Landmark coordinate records
==================================================
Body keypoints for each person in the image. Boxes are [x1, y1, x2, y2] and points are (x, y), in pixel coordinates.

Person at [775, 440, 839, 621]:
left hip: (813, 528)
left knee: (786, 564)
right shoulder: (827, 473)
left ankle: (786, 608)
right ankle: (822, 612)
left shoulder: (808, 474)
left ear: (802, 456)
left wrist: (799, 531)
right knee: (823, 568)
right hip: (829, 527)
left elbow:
==================================================
### YOUR TASK
What is needed is a faithful transcription of every entry.

### TASK OUTPUT
Body keypoints for each person in the image. Boxes are [x1, y1, x2, y2] and points are (x, y), in pixel coordinates.

Person at [775, 440, 839, 621]:
left hip: (813, 528)
left knee: (786, 564)
right shoulder: (827, 473)
left ankle: (786, 608)
right ankle: (822, 612)
left shoulder: (808, 474)
left ear: (802, 456)
left wrist: (799, 531)
right knee: (823, 568)
right hip: (829, 527)
left elbow:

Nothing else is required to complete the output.